Die Überprüfung des langfristigen Bauprogramms und der Finanzierungsbasis, mit der sich die Beratende Kommission für den Nationalstrassenbau beschäftigt hatte, führte zu konkreten Ergebnissen. Die Finanzierungsvorlage, die eine neue Erhöhung des Treibstoffzollzuschlags und das A-fonds-perdu-Beitrags des Bundes zum Ziele hatte, fand im Februar auch die Zustimmung des Ständerates, in welchem freilich Kritik gegen die vorzeitige Inkraftsetzung des Zollzuschlags laut wurde
[24]. Im Mai entschied der Bundesrat über die Revision des Bauprogramms, wobei er gleichfalls den Vorschlägen der Kommission folgte. Nur die Erstellung der neuen Axenstrasse und der zweiten Gotthardtunnelröhre wurde über 1986 hinaus erstreckt. Von den zahlreichen Vorverschiebungswünschen der Kantone fand allein ein bündnerisches Begehren für die N 13 im Misox, wo der Bahnbetrieb eingestellt wurde, Berücksichtigung
[25].
Über die regionale
Linienführung kam es erneut zu
lebhaften Auseinandersetzungen. Abgesehen von der Opposition gegen den Autostrassenbau in Grossstädten
[26] standen Bewegungen im Zürcher Weinland und im Luzernbiet im Vordergrund, die sich auf den Landschaftsschutz beriefen und in Bern von parlamentarischen Vorstössen unterstützt wurden. Im Kanton Zürich ging es um die neu ins Nationalstrassenprogramm aufgenommene Abzweigung von der N 4, die einerseits den Anschluss an eine von Stuttgart nach Singen führende Autobahn bringen, anderseits aber auch als Teilstück einer von deutscher Seite geplanten Schnellstrasse Basel-Bodensee dienen sollte. Im Kanton Luzern erregte die vorgesehene Route am Ostufer des Sempachersees Anstoss. Bundesrat Tschudi erklärte sich zu einer Überprüfung der Planung bereit, gab jedoch zu bedenken, dass jede Umprojektierung die Bauarbeiten stark verzögern werde
[27]. Widerstände meldeten sich gleichfalls gegen kantonale Strassenprojekte, insbesondere im Kanton Zürich, wo eine Initiative lanciert wurde, nach welcher grössere Kredite für Erstklassstrassen dem Referendum unterstehen sollten
[28]. Der kantonale Hochleistungsstrassenbau wurde aber wie der eidgenössische nicht nur durch ein zunehmendes Umweltbewusstsein, sondern ebensosehr durch die Verknappung der öffentlichen Mittel gehemmt
[29]. Zur Entlastung der Kantonsbudgets erfolgten deshalb neue Vorstösse für eine Ausrichtung von Bundesbeiträgen an die Unterhaltskosten der Nationalstrassen.

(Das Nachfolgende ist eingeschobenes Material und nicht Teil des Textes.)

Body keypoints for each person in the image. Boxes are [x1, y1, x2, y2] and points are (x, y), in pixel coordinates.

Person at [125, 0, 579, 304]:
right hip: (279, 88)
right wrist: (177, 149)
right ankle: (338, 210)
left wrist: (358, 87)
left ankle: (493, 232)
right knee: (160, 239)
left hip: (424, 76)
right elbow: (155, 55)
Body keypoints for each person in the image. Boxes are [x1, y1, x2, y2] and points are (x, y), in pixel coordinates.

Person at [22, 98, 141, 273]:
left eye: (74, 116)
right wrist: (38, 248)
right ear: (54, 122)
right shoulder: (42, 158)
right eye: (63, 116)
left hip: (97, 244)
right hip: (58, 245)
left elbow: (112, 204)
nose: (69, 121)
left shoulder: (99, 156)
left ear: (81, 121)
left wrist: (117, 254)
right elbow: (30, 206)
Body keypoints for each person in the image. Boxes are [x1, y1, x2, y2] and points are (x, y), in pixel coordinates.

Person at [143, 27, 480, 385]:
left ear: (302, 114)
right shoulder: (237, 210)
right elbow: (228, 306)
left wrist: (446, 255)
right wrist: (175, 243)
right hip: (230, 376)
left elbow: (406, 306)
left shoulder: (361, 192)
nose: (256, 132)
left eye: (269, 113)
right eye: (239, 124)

Der Bundesrat lehnte jedoch eine vorzeitige Sonderregelung ohne Rücksicht auf die Gesamtverkehrskonzeption und die allgemeine Neuordnung des Finanzausgleichs ab
[30].
[23] Gesch.ber., 1972, S. 51 ff. ; Bund, 38, 15.2.73. Vgl. SPJ, 1971, S. 104. Der Halbzeittermin wurde durch einen Dokumentarfilm des Eidg. Amtes für Strassen- und Flussbau markiert (BN, 90, 1.3.72 ; NZZ, sda, 103, 1.3.72).
[24] Amtl. Bull. StR, 1972, S. 5 ff. ; Amtl. Bull. NR, 1972, S. 145 f. ; AS, 1972, S. 651 ff. Vgl. SPJ, 1971, S. 103.

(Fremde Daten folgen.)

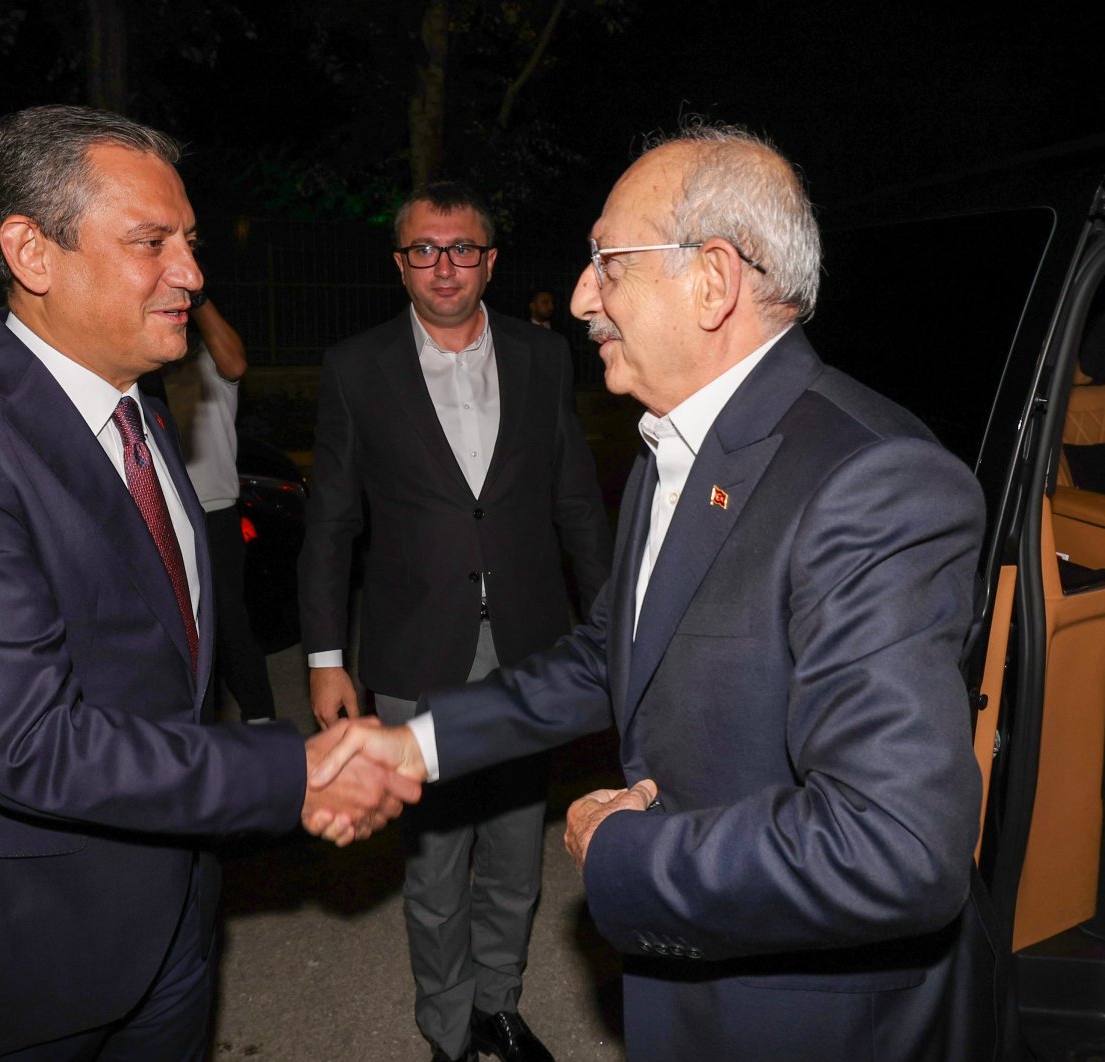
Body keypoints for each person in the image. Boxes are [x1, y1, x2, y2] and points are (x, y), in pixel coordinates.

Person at [314, 126, 999, 1061]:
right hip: (699, 977)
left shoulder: (874, 484)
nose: (585, 296)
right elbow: (614, 653)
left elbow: (897, 850)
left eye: (609, 262)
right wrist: (415, 745)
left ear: (713, 281)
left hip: (809, 1014)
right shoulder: (673, 445)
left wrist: (623, 853)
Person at [0, 104, 420, 1061]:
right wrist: (293, 768)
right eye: (152, 243)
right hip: (18, 954)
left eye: (187, 241)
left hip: (170, 920)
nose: (190, 272)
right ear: (32, 252)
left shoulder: (136, 408)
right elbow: (24, 741)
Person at [298, 182, 611, 1062]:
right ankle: (445, 1028)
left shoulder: (543, 357)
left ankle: (498, 1008)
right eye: (424, 250)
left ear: (490, 262)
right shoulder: (358, 368)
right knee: (435, 863)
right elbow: (330, 524)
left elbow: (577, 506)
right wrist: (326, 656)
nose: (444, 265)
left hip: (529, 642)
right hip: (414, 646)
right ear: (400, 264)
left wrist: (619, 623)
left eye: (462, 248)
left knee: (514, 854)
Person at [161, 291, 277, 723]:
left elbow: (237, 364)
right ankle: (192, 731)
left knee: (228, 621)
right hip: (160, 509)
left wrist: (201, 297)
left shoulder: (211, 356)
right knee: (176, 628)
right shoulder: (144, 359)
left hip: (213, 510)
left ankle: (261, 721)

[25] Gesch.ber., 1972, S. 51 ; Bund, 104, 4.5.72 ; NZZ, 206, 4.5.72. Vgl. SPJ, 1971, S. 103 u. 107.
[26] Vgl. die Kontroverse um das Y in Zürich oben, S. 92 f., sowie Opposition gegen die Einführung der N 12 in Bern (Tw, 211, 10.9.71 ; 57, 8.3.72 ; 65, 17.3.72 ; Bund, 251, 27.10.71).

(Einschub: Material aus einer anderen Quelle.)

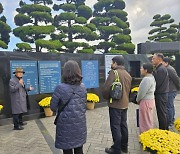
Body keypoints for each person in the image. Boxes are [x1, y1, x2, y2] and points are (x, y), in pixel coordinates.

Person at [50, 60, 87, 154]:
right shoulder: (82, 87)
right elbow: (83, 104)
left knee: (67, 150)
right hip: (80, 123)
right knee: (79, 149)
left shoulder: (60, 88)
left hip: (65, 124)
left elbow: (52, 107)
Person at [102, 56, 132, 154]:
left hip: (115, 104)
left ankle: (116, 149)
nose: (112, 64)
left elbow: (106, 88)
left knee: (115, 126)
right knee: (123, 125)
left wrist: (106, 97)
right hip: (125, 104)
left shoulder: (114, 73)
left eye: (112, 63)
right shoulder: (127, 74)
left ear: (115, 63)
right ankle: (124, 147)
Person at [136, 63, 156, 133]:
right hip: (150, 101)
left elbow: (141, 93)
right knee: (148, 119)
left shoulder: (146, 79)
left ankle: (146, 136)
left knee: (145, 120)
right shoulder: (152, 77)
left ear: (146, 70)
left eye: (142, 68)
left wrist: (137, 100)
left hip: (145, 101)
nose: (140, 69)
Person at [152, 53, 169, 130]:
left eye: (154, 58)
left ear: (159, 59)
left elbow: (157, 83)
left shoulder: (161, 69)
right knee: (162, 112)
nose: (152, 60)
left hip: (161, 94)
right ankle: (164, 128)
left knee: (161, 113)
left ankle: (163, 130)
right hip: (161, 93)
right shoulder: (159, 68)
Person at [162, 57, 180, 127]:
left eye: (163, 62)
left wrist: (178, 87)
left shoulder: (170, 69)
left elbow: (176, 79)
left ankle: (171, 121)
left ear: (166, 63)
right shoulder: (166, 68)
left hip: (171, 90)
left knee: (169, 106)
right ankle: (170, 120)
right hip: (169, 90)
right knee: (169, 106)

[27] Weinland : NZZ, 303, 2.7.72 ; 440, 21.9.72 ; 580, 12.12.72 ; Ldb, 161, 14.7.72 ; 173, 28.7.72 ; TA, 209, 8.9.72 ; NZZ (sda), 474, 11.10.72 ; Motionen von NR Akeret (svp, ZH) und StR Graf (svp, SH) (Verhandl. B.vers., 1972, III, S. 21 u. 54). Sempachersee : NZZ, 97, 27.2.72 ; Vat., 180, 4.8.72 ; Postulat Müller (cvp, LU) (Amt!. Bull. NR, 1972, S. 1335 ff.).
[28] TA, 276, 25.11.72 ; NZZ, 556, 28.11.72. Vgl. auch Ldb, 158, 11.7.72.
[29] Vgl. ZH (NZZ, 563, 1.12.72 ; 592, 19.12.72), ferner BE (Bund, 104, 4.5.72) und TG (Ldb, 235, 10.10.72).
[30] Vgl. Motion Riesen (sp, FR) (Amtl. Bull. NR, 1972, S. 2040 ff.) ; ähnliche Forderungen enthielten die Motionen Letsch (fdp, AG) und Theus (svp, GR) zum Finanzausgleich (vgl. oben, S. 77).